「今は辛いかもしれないですけども、越えられないハードルは潜(くぐ)ってしまっていいよというようなメッセージがあるのです。自分の目の前にハードルがきた時にそれをジャンプして飛び越えようとか乗り越えようと考えるのではなくて、このハードルはちょっと自分には高くて、飛べそうじゃないなぁと思ったら、ちょっと横になって寝て、そのハードルが自分の頭の上を通り過ぎていくのを待つというような対処の仕方もあっていいのではないかなぁと思っています。
あとは、人間というのは、『負けたら終わり』なのではなくて、『辞めたら終わりなのだよ』という言葉があるのです。私は何回も負けたなとは思うのですね。挫折は何回も経験しているのですけれども、しばらくはくたばっているのですがまた起き上がってやっていけば、それは本当の終わりではない。起き上がるということを辞めてしまった時が終わりなのだと自分では思っているので、失敗を恐れずに、いろんなことにチャレンジしていっていただければなぁと思います。」
「私が思ったのは、やっぱり気持ちの持ち方が、精神病の回復には大きな要になっていると思います。“リフレイミング”と言って、物事を肯定的に捉え直すという意味なのですけれども、1つの出来事というのは、良いとか悪いとかということはなくて、良い面もあれば悪い側面もあるということを、いつも頭の中においていただいて、気持ちを前向きにもっていくということですね。

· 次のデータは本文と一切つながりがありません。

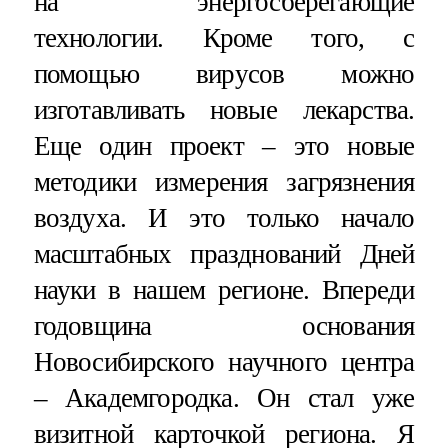
на энергосберегающие
технологии. Кроме того, с
помощью вирусов можно
изготавливать новые лекарства.
Еще один проект – это новые
методики измерения загрязнения
воздуха. И это только начало
масштабных празднований Дней
науки в нашем регионе. Впереди
годовщина основания
Новосибирского научного центра
– Академгородка. Он стал уже
визитной карточкой региона. Я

そのために、私がやっていたことは、その日にあった良かったことやはじめて体験したことだけを日記に毎日書いていくということ。それを365日続ければ、自然にリフレイミングができます。どうしてもネガテイブに、悪い方向に考えてしまう自分の悪い考え方の癖みたいなものを直していかれるということは、自分1人でもできる簡単でお勧めの方法です。

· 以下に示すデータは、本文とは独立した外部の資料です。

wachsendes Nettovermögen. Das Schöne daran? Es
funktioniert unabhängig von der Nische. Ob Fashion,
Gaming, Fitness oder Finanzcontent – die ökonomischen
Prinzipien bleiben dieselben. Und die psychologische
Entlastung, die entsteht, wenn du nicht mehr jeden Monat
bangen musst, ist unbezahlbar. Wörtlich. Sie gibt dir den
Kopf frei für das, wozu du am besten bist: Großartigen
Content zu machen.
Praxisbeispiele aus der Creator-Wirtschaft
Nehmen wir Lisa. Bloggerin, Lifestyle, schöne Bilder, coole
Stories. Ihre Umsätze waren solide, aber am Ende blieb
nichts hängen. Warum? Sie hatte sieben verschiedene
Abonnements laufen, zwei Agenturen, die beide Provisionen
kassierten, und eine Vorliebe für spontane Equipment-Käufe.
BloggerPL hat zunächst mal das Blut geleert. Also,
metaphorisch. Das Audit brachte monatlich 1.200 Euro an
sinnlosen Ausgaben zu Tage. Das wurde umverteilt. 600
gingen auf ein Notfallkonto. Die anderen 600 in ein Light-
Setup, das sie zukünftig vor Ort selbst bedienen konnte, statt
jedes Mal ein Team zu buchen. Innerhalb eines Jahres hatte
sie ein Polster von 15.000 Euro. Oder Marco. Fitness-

本の中に、生死(を左右する)の病の方に対しても、有効な手立てがたくさん書いてあります。まぁ、自己実現するといっても、健常者の方のように、大成功するというようなことはなかなか難しいとは思うのですが、自分のできる範囲内で、自分のポテンシャルを最大に発揮して、何かやりたいことをやっていくということは、たとえ心の病気があったとしても、どんな方にとっても可能なことだと私は思います。
私の場合は、どちらかというと病気になったが故に本も出せたという部分があると思うのですね。平凡な主婦であれば、書きたいと思う内容もなかったでしょうし、おそらく主婦業だけやって、平凡に一生を終えたと思うのです。病気の前にしていた仕事は、塾の英語の講師だったのですが、今は逆にその病を得たがために、職業リハビリテーションセンターの講師の仕事をしていますので、今までの自分には考えられなかった、潜在的な可能性みたいなものが、かえって出てきて、以前は思いもよらなかったような仕事を、今はしているという感じがします。」
「やはり、こういう病気に対するステイグマ(偏見)がすごく根強く今でも残っているので、誰かがこの活動をしなくてはならないという使命感のようなものが、自分の内側から、ふつふつと出てきて、かつては苦手だったような仕事も今はやっているというのが、現状だと思います。
やはり、『当事者が声をあげていかないことには、他の誰が一体やってくれるんや』ということになりますので、ある程度回復した方が、こういう活動を地道にしていくことが、差別・偏見の解消につながっていくのではないかなと思います。」